Saying that atheism is the belief that there is no God is inadequate as it would also apply to polytheists, for they believe in many Gods. Even with the inclusion of the polytheists it’s still not up to snuff because the word “God” can mean a variety of different things. If someone said that “God exists” then I would just tell them that it can’t be tested and is therefore irresolvable. If they said “God exists” and were talking about the Christian/Muslim God, I would tell them that this God does not exist because it’s a perfect being yet it requires worship. If it were perfect, it wouldn’t need worship by mere definition.
For these reasons atheism is best defined as the “lack of belief,” and this is most certainly not the same thing as “believing no Gods exist.” There’s been an attempt to define atheism as such so that it’s on the same ground as the faith-based claims religions make, even though it does nothing to address their real problem: their claims fall under the smallest amount of scrutiny.
Belief that there is no God would also apply to Buddha, Confucius, and Lao Tse.

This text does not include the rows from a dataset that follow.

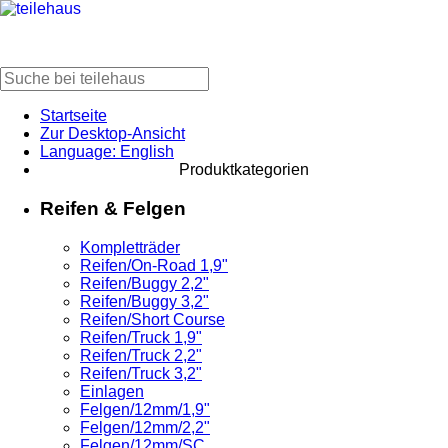
Startseite
Zur Desktop-Ansicht
Language: English
Produktkategorien
Reifen & Felgen
Kompletträder
Reifen/On-Road 1,9"
Reifen/Buggy 2,2"
Reifen/Buggy 3,2"
Reifen/Short Course
Reifen/Truck 1,9"
Reifen/Truck 2,2"
Reifen/Truck 3,2"
Einlagen
Felgen/12mm/1,9"
Felgen/12mm/2,2"
Felgen/12mm/SC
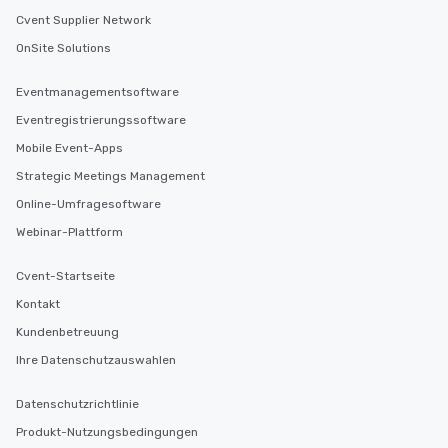
Cvent Supplier Network
OnSite Solutions
Eventmanagementsoftware
Eventregistrierungssoftware
Mobile Event-Apps
Strategic Meetings Management
Online-Umfragesoftware
Webinar-Plattform
Cvent-Startseite
Kontakt
Kundenbetreuung
Ihre Datenschutzauswahlen
Datenschutzrichtlinie
Produkt-Nutzungsbedingungen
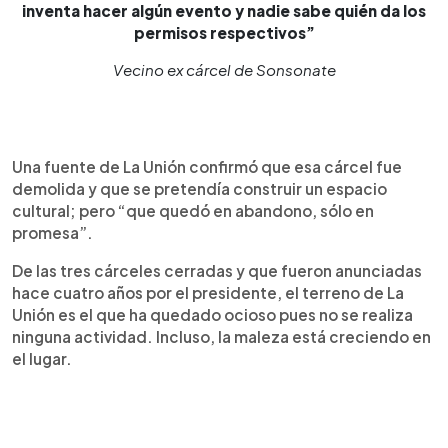
inventa hacer algún evento y nadie sabe quién da los
permisos respectivos”
Vecino ex cárcel de Sonsonate
Una fuente de La Unión confirmó que esa cárcel fue
demolida y que se pretendía construir un espacio
cultural; pero “que quedó en abandono, sólo en
promesa”.
De las tres cárceles cerradas y que fueron anunciadas
hace cuatro años por el presidente, el terreno de La
Unión es el que ha quedado ocioso pues no se realiza
ninguna actividad. Incluso, la maleza está creciendo en
el lugar.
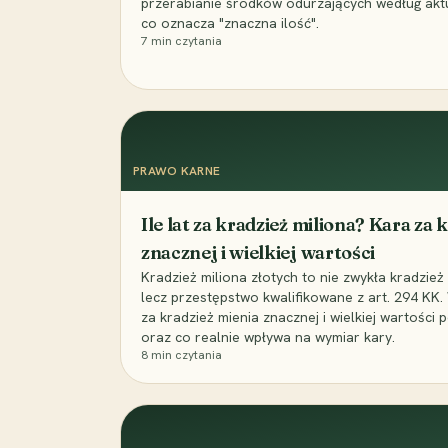
przerabianie środków odurzających według ak
co oznacza "znaczna ilość".
7
min czytania
PRAWO KARNE
Ile lat za kradzież miliona? Kara za 
znacznej i wielkiej wartości
Kradzież miliona złotych to nie zwykła kradzież
lecz przestępstwo kwalifikowane z art. 294 KK. 
za kradzież mienia znacznej i wielkiej wartości
oraz co realnie wpływa na wymiar kary.
8
min czytania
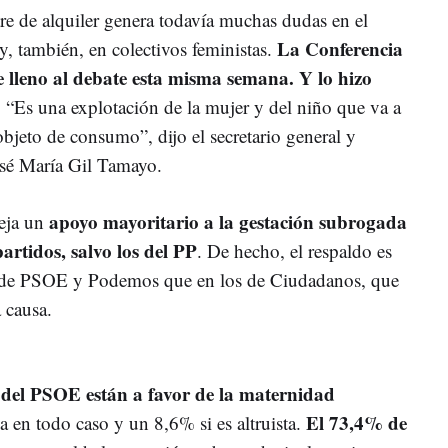
re de alquiler genera todavía muchas dudas en el
La Conferencia
 y, también, en colectivos feministas.
 lleno al debate esta misma semana. Y lo hizo
. “Es una explotación de la mujer y del niño que va a
objeto de consumo”, dijo el secretario general y
osé María Gil Tamayo.
apoyo mayoritario a la gestación subrogada
leja un
partidos, salvo los del PP
. De hecho, el respaldo es
s de PSOE y Podemos que en los de Ciudadanos, que
a causa.
 del PSOE están a favor de la maternidad
El 73,4% de
a en todo caso y un 8,6% si es altruista.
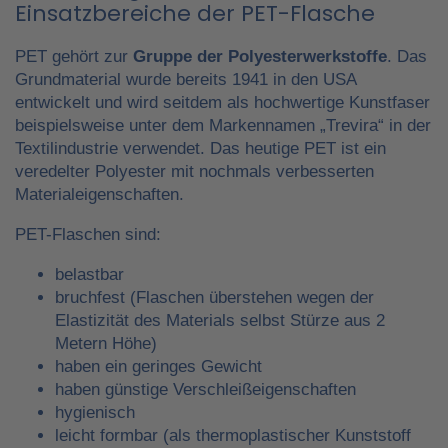
Einsatzbereiche der PET-Flasche
PET gehört zur
Gruppe der Polyesterwerkstoffe
. Das
Grundmaterial wurde bereits 1941 in den USA
entwickelt und wird seitdem als hochwertige Kunstfaser
beispielsweise unter dem Markennamen „Trevira“ in der
Textilindustrie verwendet. Das heutige PET ist ein
veredelter Polyester mit nochmals verbesserten
Materialeigenschaften.
PET-Flaschen sind:
belastbar
bruchfest (Flaschen überstehen wegen der
Elastizität des Materials selbst Stürze aus 2
Metern Höhe)
haben ein geringes Gewicht
haben günstige Verschleißeigenschaften
hygienisch
leicht formbar (als thermoplastischer Kunststoff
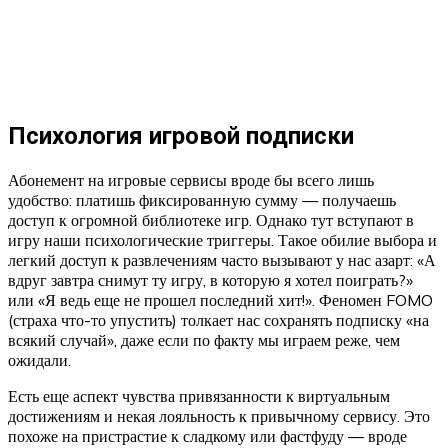
Психология игровой подписки
Абонемент на игровые сервисы вроде бы всего лишь
удобство: платишь фиксированную сумму — получаешь
доступ к огромной библиотеке игр. Однако тут вступают в
игру наши психологические триггеры. Такое обилие выбора и
легкий доступ к развлечениям часто вызывают у нас азарт: «А
вдруг завтра снимут ту игру, в которую я хотел поиграть?»
или «Я ведь еще не прошел последний хит!». Феномен FOMO
(страха что-то упустить) толкает нас сохранять подписку «на
всякий случай», даже если по факту мы играем реже, чем
ожидали.
Есть еще аспект чувства привязанности к виртуальным
достижениям и некая лояльность к привычному сервису. Это
похоже на пристрастие к сладкому или фастфуду — вроде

As well, of course, to those of their followers who have added polytheism to the mix.
Your last paragraph, however, would seem to blur atheism and agnosticism into pretty much the same thing. Most people I know about who call themselves atheists are pretty adamant about there being no God (especially of the capital “G” kind). Which is why agnosticism seems to me the more useful view.
An agnostic can say they believe in God but have no knowledge of this being’s identity or character. That would be compatible because an agnostic is without knowledge, not without belief.

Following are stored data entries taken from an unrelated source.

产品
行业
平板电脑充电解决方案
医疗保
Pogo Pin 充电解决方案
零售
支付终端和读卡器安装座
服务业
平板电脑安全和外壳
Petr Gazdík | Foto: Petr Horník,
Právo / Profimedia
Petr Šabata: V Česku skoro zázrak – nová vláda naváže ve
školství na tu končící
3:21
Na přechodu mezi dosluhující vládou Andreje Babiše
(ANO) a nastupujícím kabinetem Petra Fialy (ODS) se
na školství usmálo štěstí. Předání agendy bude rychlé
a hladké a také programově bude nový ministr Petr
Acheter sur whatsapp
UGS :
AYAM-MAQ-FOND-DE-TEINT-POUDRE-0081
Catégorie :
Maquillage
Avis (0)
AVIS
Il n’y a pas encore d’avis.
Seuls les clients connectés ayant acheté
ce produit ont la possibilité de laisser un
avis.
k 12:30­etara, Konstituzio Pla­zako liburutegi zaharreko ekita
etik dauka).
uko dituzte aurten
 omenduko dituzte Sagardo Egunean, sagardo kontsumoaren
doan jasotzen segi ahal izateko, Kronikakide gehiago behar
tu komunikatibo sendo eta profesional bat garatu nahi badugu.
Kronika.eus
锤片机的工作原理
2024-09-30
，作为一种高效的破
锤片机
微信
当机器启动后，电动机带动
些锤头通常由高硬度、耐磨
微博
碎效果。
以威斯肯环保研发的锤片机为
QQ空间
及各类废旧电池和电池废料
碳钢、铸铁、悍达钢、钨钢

This is why many people try to narrow down their definitions with “strong atheist” or “agnostic theist” or what have you. I don’t believe that any of these more narrow definitions fit mine because it would depend on which God out of the billions available that we’re discussing.
Well, Buddha, Confucius and Lao Tse are not “God” so no that doesn’t apply. Neither is Muhammed. Or Jesus for that matter although many people would argue that point.
There are many people who have a deep and personal spiritual practice without the need to identify as atheists or agnostics because they do believe in God. That was the point I was trying, inelegantly, to make. That people who identify has having no religious affiliation are not necessarily atheists who just won’t admit it.
I believe in God. I just don’t believe in religion.
It isn’t that agnostics don’t know if God exists. Nobody knows if God exists, whether they’re atheists or devout Christians or anything in between.
Well, good for him. I wonder what flipped his Think Switch to off later? Just plain lust for power? A sickening Bushian need to make his idiot daddy happy? I wonder if he actually read any Nietzsche?
This Kentuckian will vote for Conway, thanks.
Ditto.
Correct me if I’m wrong. Didn’t Mr. Paul change his first name as a tribute to Ayn Rand?
Ayn Rand was an outspoken atheist. She disowned the film version of The Fountainhead, because it omitted the one overtly atheist comment from the hero, Howard Roarke.
But maybe it’s asking to much of Mr. Paul to actually read the books that he quotes.
He didn’t change his name – it’s what his parents named him.
Actually this Wiki reference says that his parents called him “Randy.” He chose to be called “Rand” in college–presumably after he started reading Ayn Rand.